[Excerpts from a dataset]

Start of Block

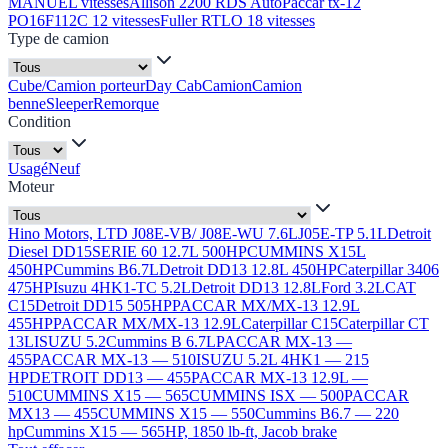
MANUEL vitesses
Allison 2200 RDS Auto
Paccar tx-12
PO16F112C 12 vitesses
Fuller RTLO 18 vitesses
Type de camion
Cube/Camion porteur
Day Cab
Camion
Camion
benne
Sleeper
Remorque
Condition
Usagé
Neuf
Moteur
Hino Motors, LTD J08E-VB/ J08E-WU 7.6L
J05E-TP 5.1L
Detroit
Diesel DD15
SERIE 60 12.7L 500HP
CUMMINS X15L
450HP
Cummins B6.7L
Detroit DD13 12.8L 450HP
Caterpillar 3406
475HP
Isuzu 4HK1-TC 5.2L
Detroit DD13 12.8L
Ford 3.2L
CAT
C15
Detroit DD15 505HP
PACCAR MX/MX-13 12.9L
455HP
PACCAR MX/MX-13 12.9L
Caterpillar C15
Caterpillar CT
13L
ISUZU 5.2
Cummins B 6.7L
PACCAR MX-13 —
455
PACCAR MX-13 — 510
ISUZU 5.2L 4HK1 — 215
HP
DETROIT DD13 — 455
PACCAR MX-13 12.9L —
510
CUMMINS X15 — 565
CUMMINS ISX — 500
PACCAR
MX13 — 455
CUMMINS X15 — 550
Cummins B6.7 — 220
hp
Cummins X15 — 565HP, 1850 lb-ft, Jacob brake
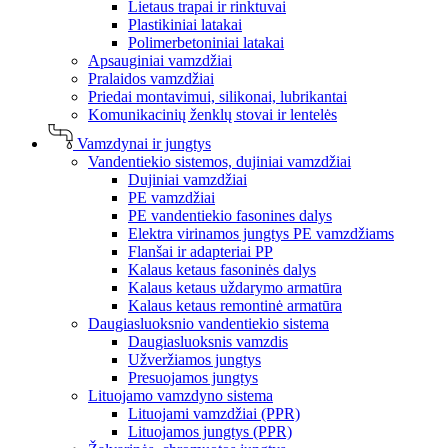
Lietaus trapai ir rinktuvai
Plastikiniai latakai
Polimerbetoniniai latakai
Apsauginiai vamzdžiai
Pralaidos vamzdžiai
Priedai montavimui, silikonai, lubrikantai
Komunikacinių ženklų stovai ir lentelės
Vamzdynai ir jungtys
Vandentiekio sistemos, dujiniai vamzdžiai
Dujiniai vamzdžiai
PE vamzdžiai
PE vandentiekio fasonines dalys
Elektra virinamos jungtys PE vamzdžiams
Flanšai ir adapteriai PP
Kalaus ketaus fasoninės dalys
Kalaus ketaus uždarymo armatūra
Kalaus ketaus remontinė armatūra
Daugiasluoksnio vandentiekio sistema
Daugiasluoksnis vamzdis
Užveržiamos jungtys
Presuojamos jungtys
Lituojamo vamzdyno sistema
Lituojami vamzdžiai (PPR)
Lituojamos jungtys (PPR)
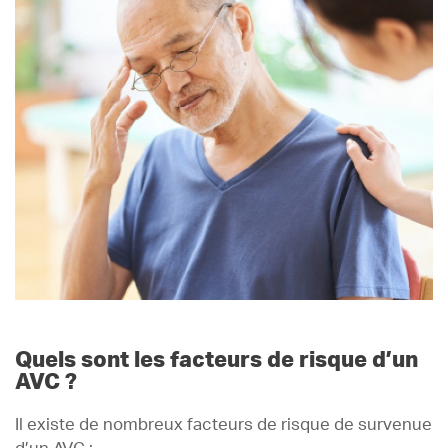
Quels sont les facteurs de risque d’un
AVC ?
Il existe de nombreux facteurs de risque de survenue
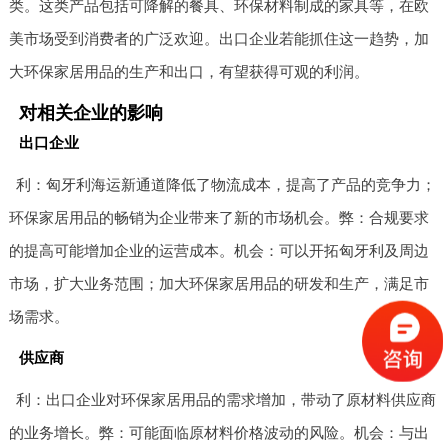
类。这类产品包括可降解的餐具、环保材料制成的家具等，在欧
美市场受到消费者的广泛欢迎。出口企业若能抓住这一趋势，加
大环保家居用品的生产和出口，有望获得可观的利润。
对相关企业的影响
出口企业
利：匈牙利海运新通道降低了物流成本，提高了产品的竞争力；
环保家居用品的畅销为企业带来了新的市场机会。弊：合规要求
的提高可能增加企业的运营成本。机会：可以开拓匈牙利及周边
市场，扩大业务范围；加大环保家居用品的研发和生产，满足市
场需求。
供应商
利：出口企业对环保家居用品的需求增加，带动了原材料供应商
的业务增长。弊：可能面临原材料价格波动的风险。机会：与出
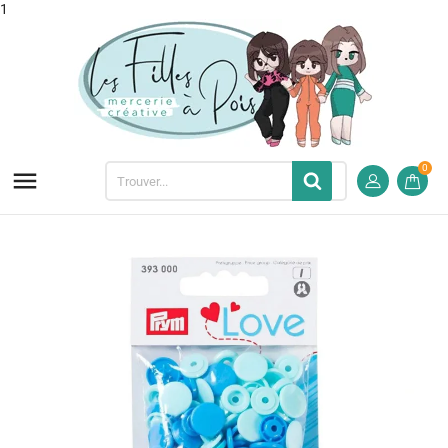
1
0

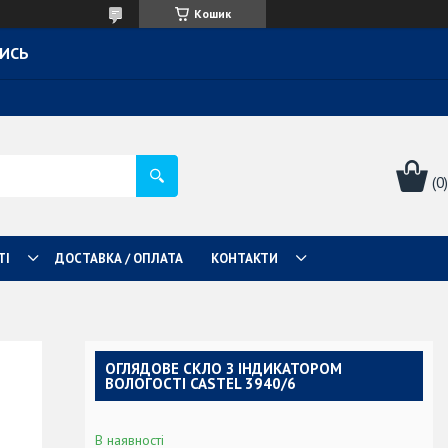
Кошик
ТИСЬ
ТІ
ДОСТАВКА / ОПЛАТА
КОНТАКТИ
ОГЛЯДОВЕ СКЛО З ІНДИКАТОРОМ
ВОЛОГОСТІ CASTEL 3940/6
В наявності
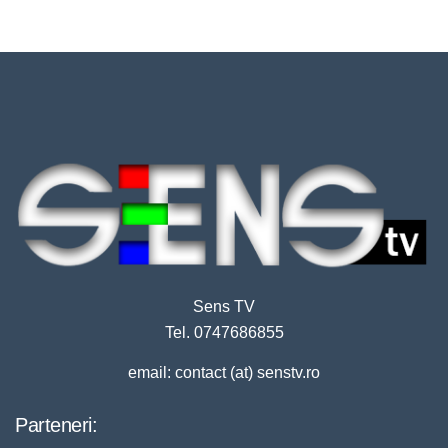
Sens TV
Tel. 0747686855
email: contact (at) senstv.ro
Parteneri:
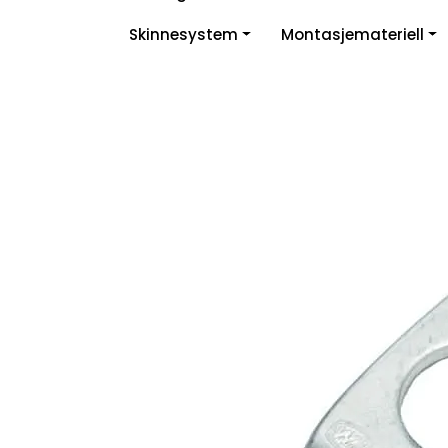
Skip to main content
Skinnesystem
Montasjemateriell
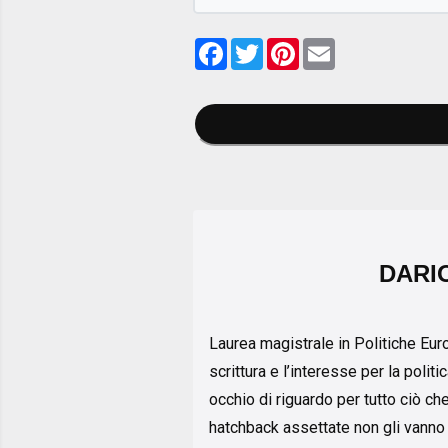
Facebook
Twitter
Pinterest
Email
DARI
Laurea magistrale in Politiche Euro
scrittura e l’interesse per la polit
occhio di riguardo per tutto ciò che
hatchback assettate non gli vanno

End of Block

WHAT YOU NEED TO DO.
Collect the lines of the data that carry the word "ketaus".

ANSWER SPACE.
Kalaus ketaus fasoninės dalys
Kalaus ketaus uždarymo armatūra
Kalaus ketaus remontinė armatūra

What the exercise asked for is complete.